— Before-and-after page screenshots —
________

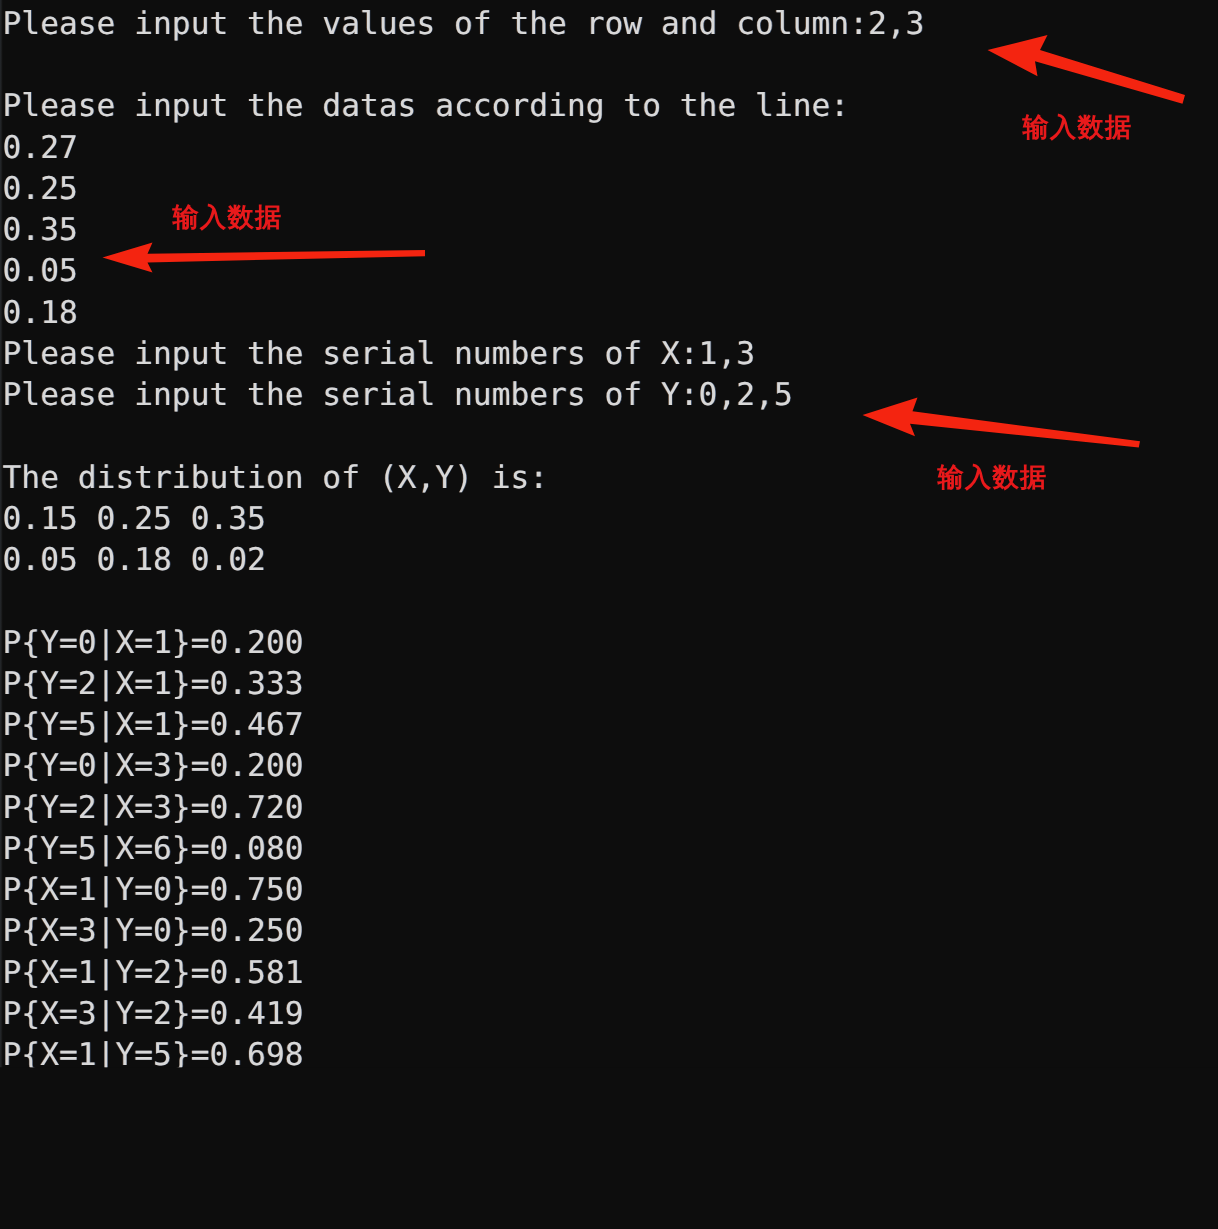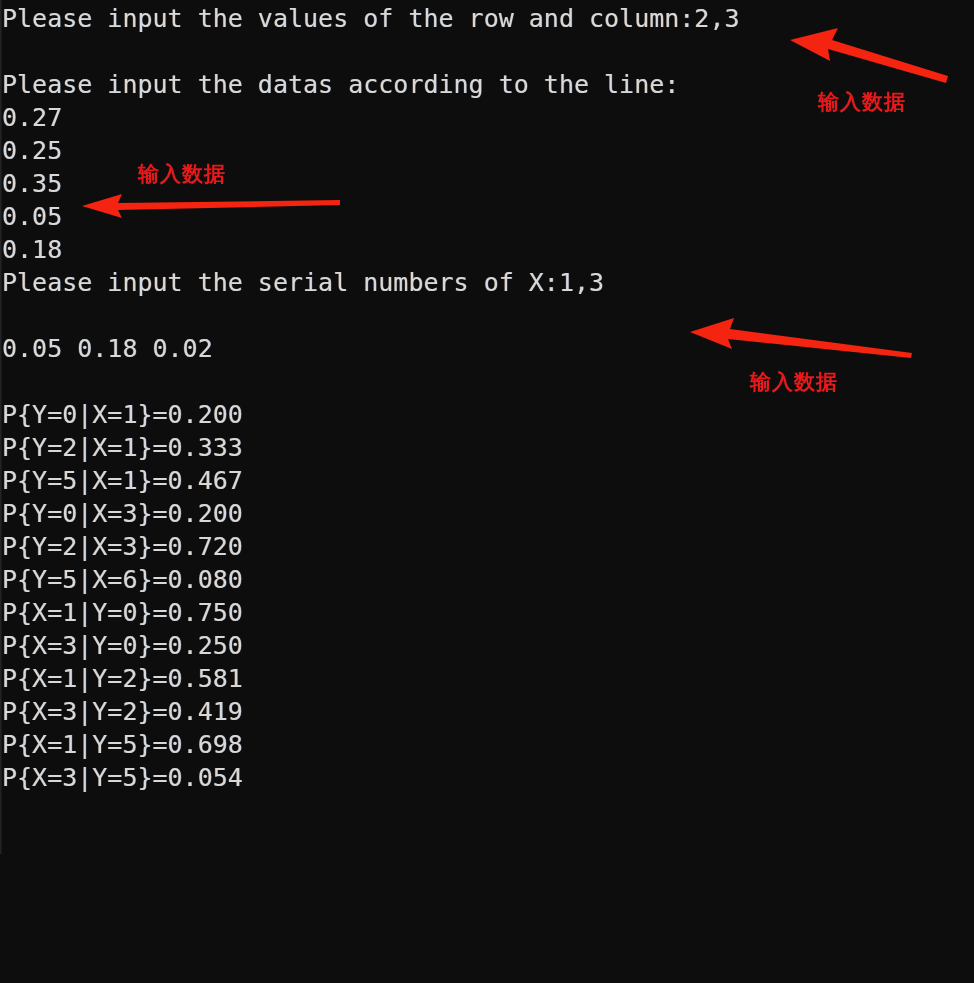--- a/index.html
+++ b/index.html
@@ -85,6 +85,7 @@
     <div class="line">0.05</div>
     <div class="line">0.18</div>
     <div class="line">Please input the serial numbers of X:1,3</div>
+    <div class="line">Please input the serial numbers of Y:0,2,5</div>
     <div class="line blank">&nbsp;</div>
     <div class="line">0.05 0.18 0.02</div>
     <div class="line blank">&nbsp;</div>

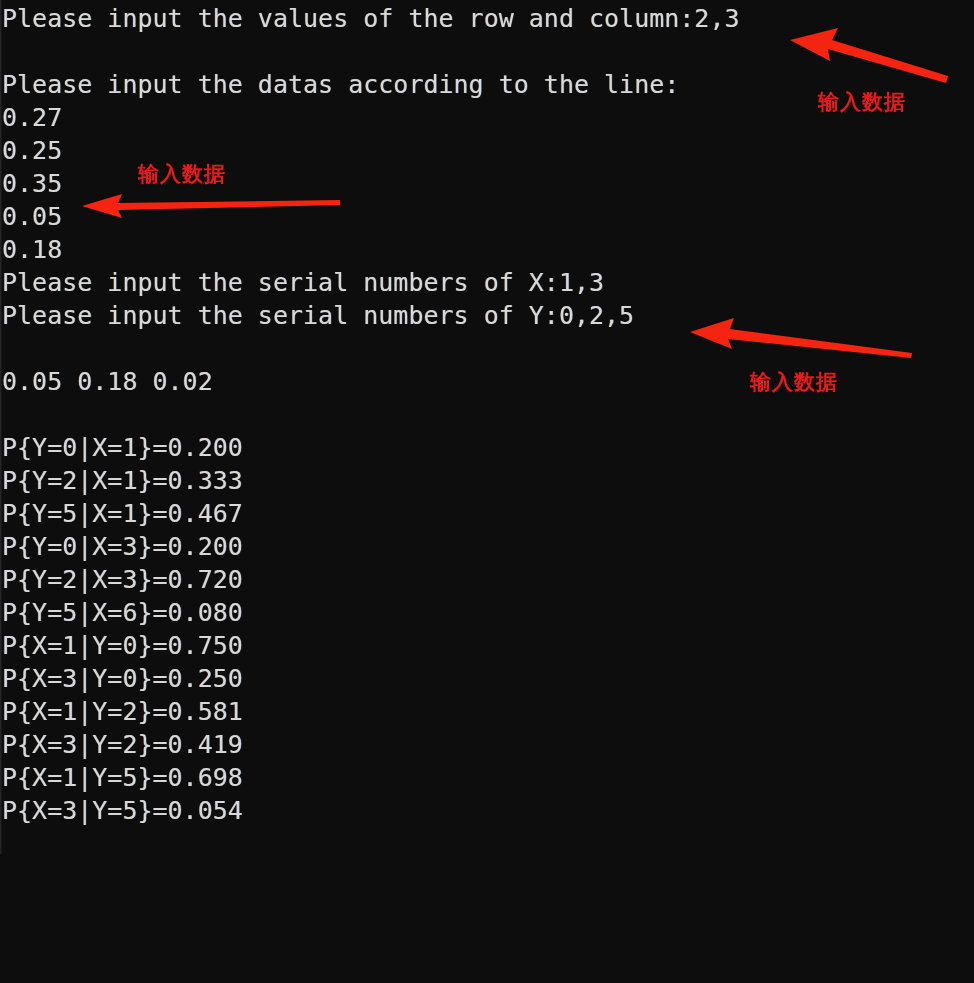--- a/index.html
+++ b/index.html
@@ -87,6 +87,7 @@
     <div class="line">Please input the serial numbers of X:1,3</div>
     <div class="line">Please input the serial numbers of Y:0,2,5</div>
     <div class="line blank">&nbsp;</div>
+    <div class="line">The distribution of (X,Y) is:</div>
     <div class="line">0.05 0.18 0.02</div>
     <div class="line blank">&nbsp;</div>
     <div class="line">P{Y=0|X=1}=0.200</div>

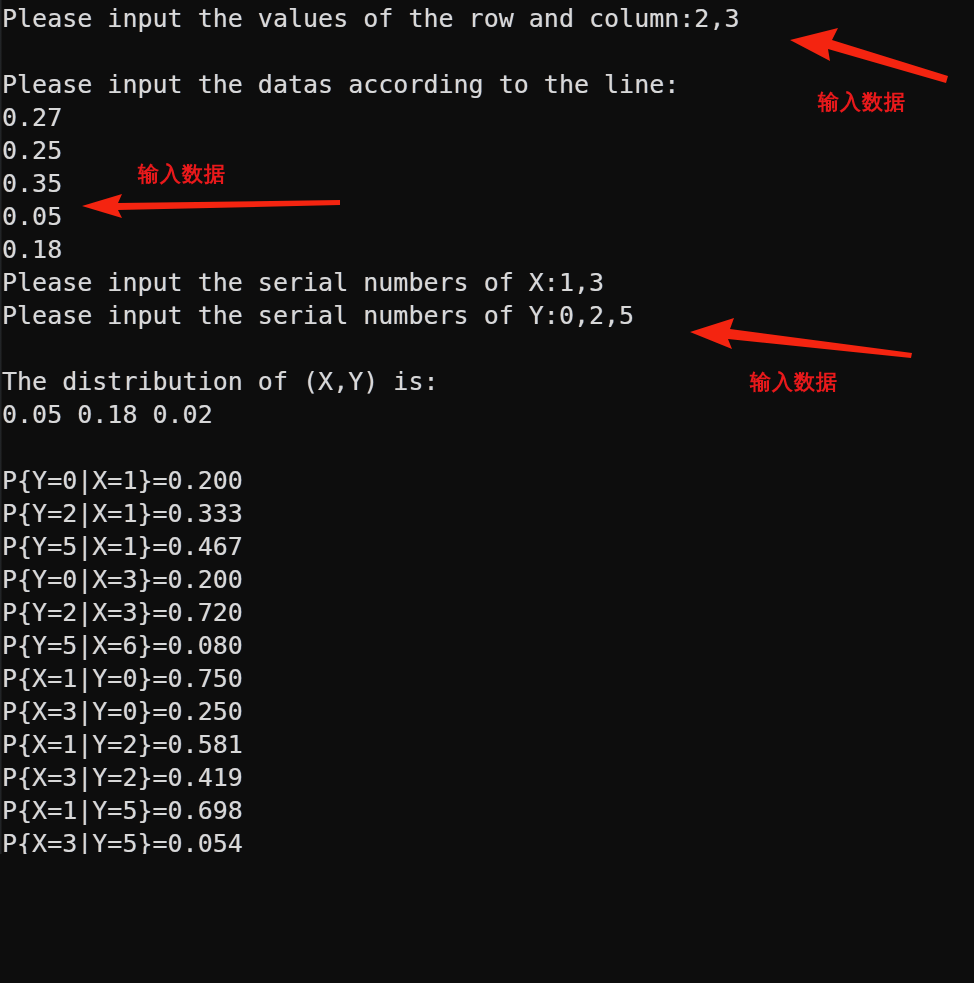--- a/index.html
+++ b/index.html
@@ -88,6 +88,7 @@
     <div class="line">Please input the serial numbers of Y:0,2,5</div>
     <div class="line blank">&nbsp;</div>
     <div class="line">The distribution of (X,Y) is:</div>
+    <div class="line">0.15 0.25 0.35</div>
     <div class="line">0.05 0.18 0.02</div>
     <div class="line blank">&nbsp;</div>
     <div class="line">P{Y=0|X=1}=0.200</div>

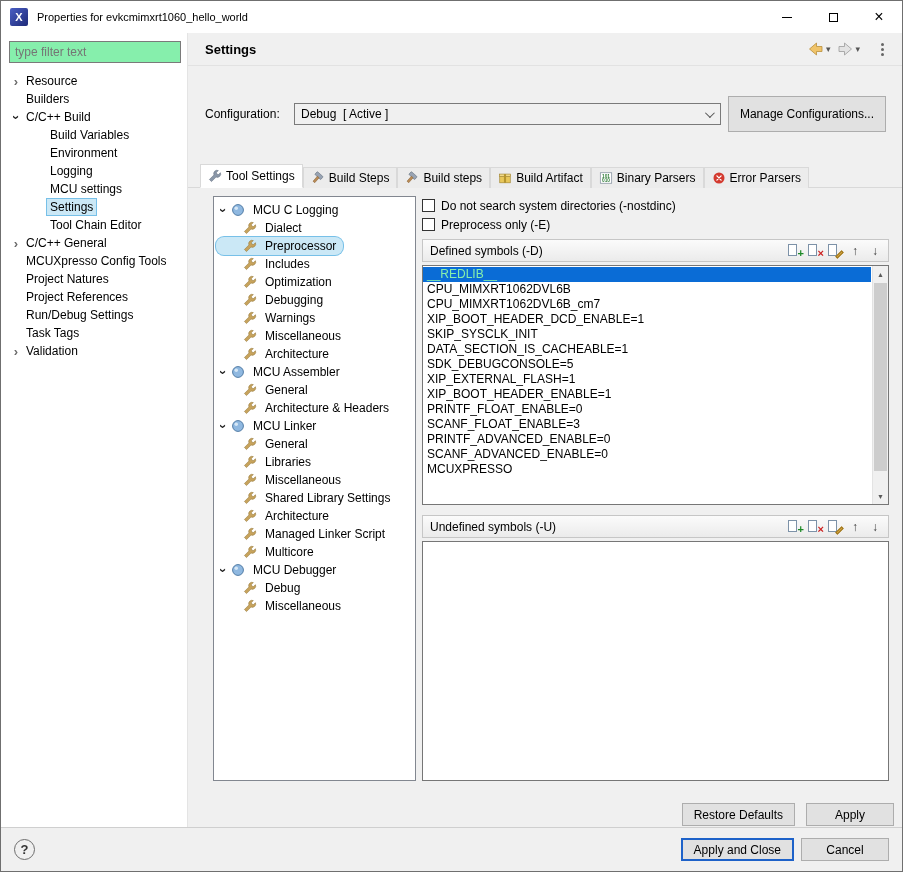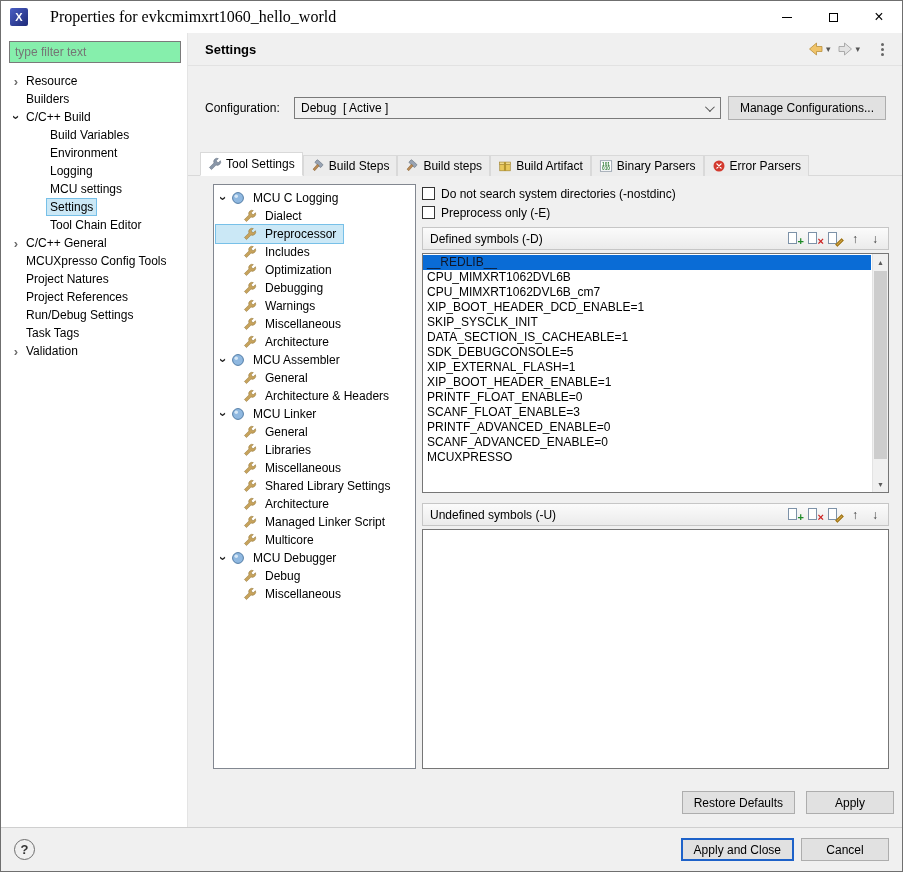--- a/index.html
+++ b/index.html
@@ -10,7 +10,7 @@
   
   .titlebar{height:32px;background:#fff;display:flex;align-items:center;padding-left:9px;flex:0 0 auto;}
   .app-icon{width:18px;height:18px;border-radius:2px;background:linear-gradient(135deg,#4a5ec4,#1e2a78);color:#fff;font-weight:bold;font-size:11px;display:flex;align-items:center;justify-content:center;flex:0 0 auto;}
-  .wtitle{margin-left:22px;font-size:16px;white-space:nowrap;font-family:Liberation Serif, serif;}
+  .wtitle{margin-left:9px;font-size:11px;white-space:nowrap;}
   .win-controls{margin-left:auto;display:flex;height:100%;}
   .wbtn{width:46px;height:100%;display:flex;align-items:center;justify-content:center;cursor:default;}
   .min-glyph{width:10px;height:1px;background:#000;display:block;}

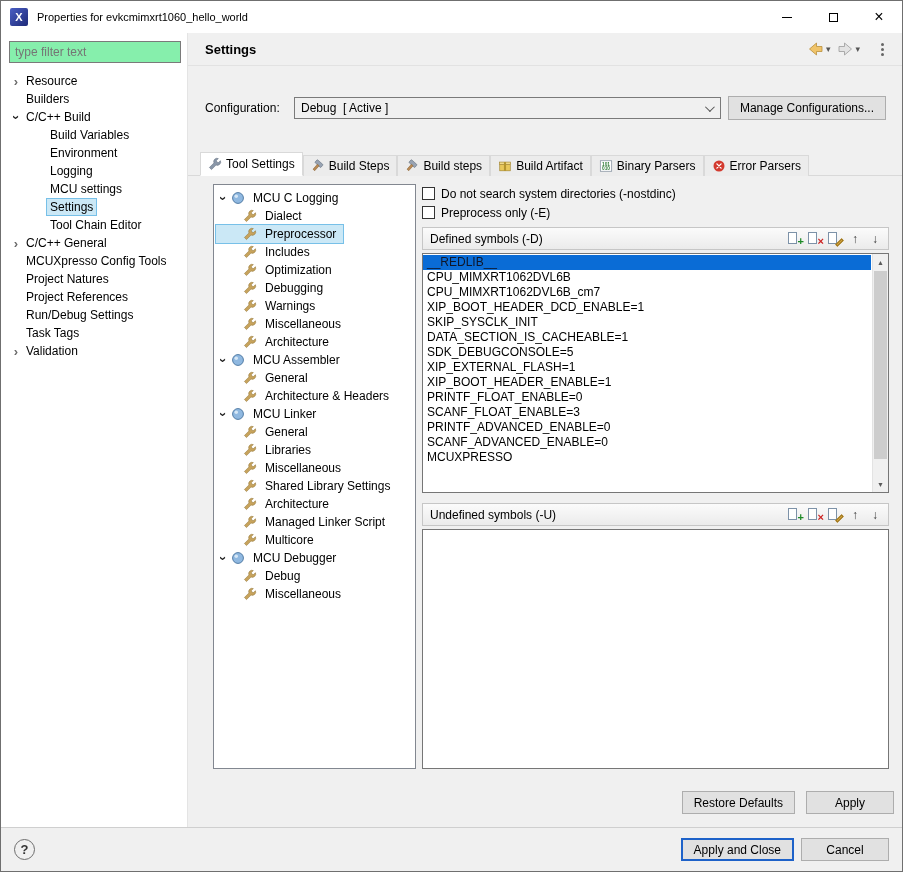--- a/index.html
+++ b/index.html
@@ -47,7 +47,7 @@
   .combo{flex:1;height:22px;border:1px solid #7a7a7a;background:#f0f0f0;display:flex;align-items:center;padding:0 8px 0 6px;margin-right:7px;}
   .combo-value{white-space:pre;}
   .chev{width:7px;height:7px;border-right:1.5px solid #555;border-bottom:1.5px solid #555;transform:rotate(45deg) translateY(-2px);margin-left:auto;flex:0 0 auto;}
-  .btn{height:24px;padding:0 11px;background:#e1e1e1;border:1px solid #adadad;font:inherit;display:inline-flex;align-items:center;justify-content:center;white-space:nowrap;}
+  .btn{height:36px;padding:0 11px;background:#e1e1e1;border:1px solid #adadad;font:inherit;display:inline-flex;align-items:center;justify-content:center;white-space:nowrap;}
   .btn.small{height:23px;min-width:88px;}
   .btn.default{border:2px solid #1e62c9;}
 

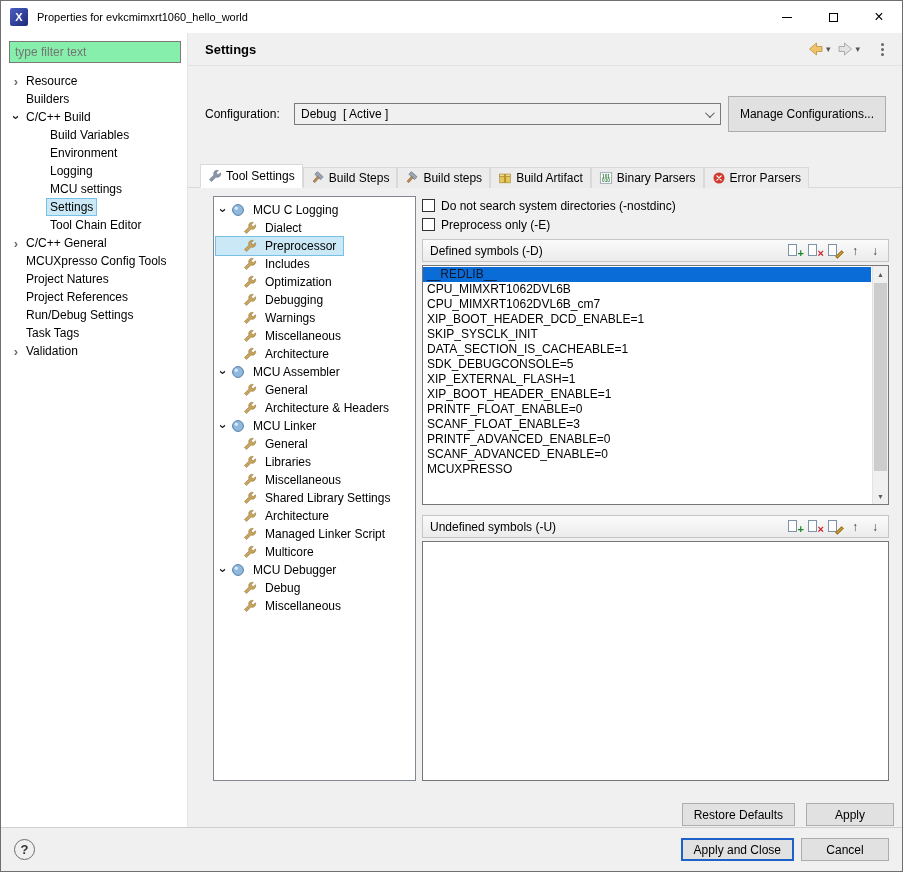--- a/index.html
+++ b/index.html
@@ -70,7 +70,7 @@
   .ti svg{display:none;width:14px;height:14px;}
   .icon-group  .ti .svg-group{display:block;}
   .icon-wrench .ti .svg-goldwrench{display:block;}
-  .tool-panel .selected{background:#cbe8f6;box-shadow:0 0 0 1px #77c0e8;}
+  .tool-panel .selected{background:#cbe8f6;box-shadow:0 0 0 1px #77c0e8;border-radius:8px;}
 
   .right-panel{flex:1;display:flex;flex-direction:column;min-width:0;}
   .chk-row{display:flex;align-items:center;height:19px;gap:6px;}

________

— What is being asked —
You are asked to count the lines of the records above in which the word "default" occurs, and to give only that number.

— Response area —
2